Thanks for checking back in, and good luck with the rest of the prize draws!
I've just sent the email to the lucky winner of the prize draw for the first time point! So check your emails...
The prize draw for time point two will be done in a week, when everyone has completed it.
If you receive an email to let you know you have won one of the prizes, you need to reply to the email within a fortnight with a postal address to which we can forward the card. We will then contact you again a week after we send the card, asking you to confirm that you have received it. By replying to the email with a postal address, we will take it that you agree to this condition (confirmation of receipt of the card).
Please note that the emails are not linked to your ID number that you used throughout the study, so your responses will remain anonymous.
Just wanted to write a quick note to let you know I'm not neglecting you.
We're still waiting on final approval for the cash cards, but as soon as we have it, I'll do the prize draw for the first time point. To do this, I'll number the complete responses at the first time point from 1-1013, and use a random number generator to generate a random number (I know, who would have thought?!) between 1 and 1013. Whoever matches up with that number will be the lucky winner of the first $100 Mastercard Cash Card! I'll use the internal email system of Qualtrics (the survey software) to send an email to the winner, and give them a fortnight to reply with a postal address or PO Box that I can send their card to. If we don't hear back in that time after a reminder email, I'll repeat this process until the prize is claimed.
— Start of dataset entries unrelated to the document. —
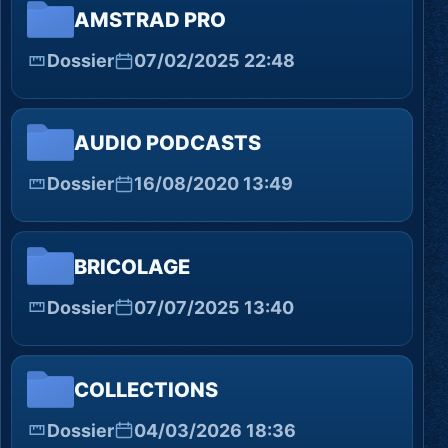
AMSTRAD PRO
Dossier
07/02/2025 22:48
AUDIO PODCASTS
Dossier
16/08/2020 13:49
BRICOLAGE
Dossier
07/07/2025 13:40
COLLECTIONS
Dossier
04/03/2026 18:36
Make sure email@example.com is on your email 'Safe List' to ensure good news can get to you without any hiccups!
I'll keep you posted as news develops.
Our first paper in this field of research was officially published online yesterday! The link to the paper is here
, but you will need access to SpringerLink, or a subscription to the journal to access the full paper. Alternatively, I can email you a private copy of the paper if you contact me
. This is an exciting first step towards getting attention for our research, and a baby step towards change in the way we diagnose and treat symptoms of depression, anxiety and sexual problems.We're also
starting the wind-up for our data collection. Just waiting on final approval from uni to buy the cash cards, and then we'll (finally) start the prize draws! Hoping to have the first time point prize drawn by next week, and the second time point drawn a fortnight after that. Then there will be one prize draw each month until we finish data collection all together (around the end of September). Make sure you keep completing each time point! There's nothing we can do now if participation rates drop. I've started working on the data sets, so I can
let you know more about demographic information, and participation/drop out rates soon.Thanks again, and always, for your ongoing interest and participation in our research.Cheers,Miri
I've now deactivated the first time point. Over 1000 people completed it, which is brilliant! Over the next few weeks I'll be starting the analysis of the data set for this first time point, and I can start letting you all know about the demographic breakdown. It will be a while until we have conclusive results to report, but I'll keep you posted along the journey. If you put down your email (at the end of the sixth time point) to receive the results by email, there's no need to check back here because you'll find out the big news that way. If not, or if you didn't have a chance to participate in this research, keep checking back to this page, and I'll post about any big news.
Thanks again to all of your help in spreading the word! Who would have though it would be so hard to get people to complete a study like this?! It's a testament to those of you involved; six time points is a lot!